Context: The androgen insensitivity syndrome (AIS) is caused by molecular defects in the androgen receptor (AR). Clinically, the partial AIS has a variable phenotype. Many mechanisms explain the phenotype in the AIS. A crucial step in AR action is the interaction of the N and C termini.

Objective: The role of the hinge region of the AR is not as well understood as other parts of the receptor. We aim to study the role of this region in the N/C-termini interaction.

Patient and Method: We report a patient with severe undermasculinization and poor response to exogenous androgens. Androgen binding was performed, and the AR gene was sequenced. The mutation was recreated and transfected in COS-1 cells.
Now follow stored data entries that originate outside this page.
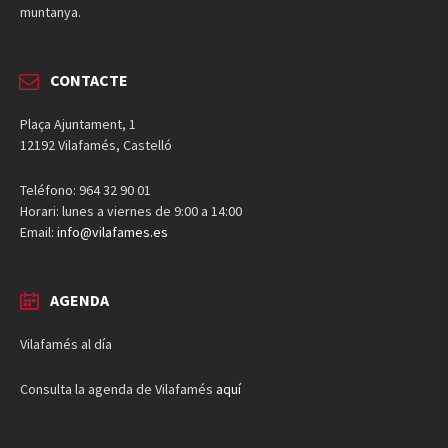
muntanya.
CONTACTE
Plaça Ajuntament, 1
12192 Vilafamés, Castelló
Teléfono: 964 32 90 01
Horari: lunes a viernes de 9:00 a 14:00
Email:
info@vilafames.es
AGENDA
Vilafamés al día
Consulta la agenda de Vilafamés
aquí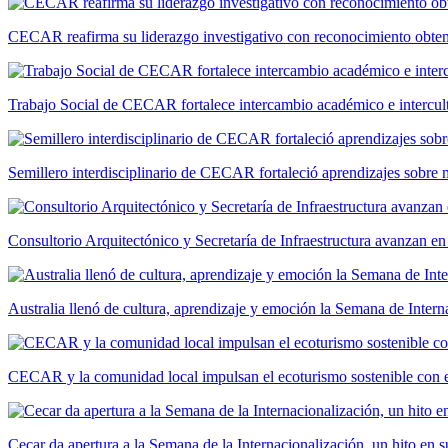
CECAR reafirma su liderazgo investigativo con reconocimiento ob
Trabajo Social de CECAR fortalece intercambio académico e intercult
Semillero interdisciplinario de CECAR fortaleció aprendizajes sobre
Consultorio Arquitectónico y Secretaría de Infraestructura avanzan e
Australia llenó de cultura, aprendizaje y emoción la Semana de Int
CECAR y la comunidad local impulsan el ecoturismo sostenible con el
Cecar da apertura a la Semana de la Internacionalización, un hito en s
Transactivation was studied. N/C-termini interaction was studied using a mammalian two-hybrid assay. A nuclear localization study was performed.
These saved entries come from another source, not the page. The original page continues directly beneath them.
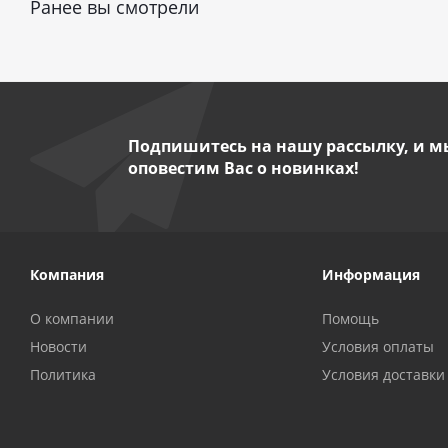
Ранее вы смотрели
Подпишитесь на нашу рассылку, и м
оповестим Вас о новинках!
Компания
Информация
О компании
Помощь
Новости
Условия оплаты
Политика
Условия доставки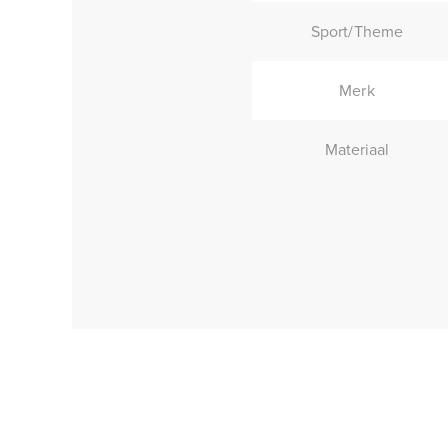
Sport/Theme
Merk
Materiaal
Results: Androgen binding was normal, and a novel mutation (Arg629Trp) in the AR hinge region was identified. Mutant AR transactivation was 40% higher compared with wild type (WT). A 3-fold increase in transcription occurred when both WT N and C-terminal domains were cotransfected; no response occurred when the mutated region of the AR was included (P < 0.001). Cells with mutant AR showed a comparable nuclear localization to the WT AR.

Conclusions: A mutation in the hinge region impaired N/C-domain interaction in the presence of normal AR binding and nuclear localization. It resulted in severe undermasculinization at birth and resistance to androgens. The findings confirm a unique regulatory role for the hinge region in AR function.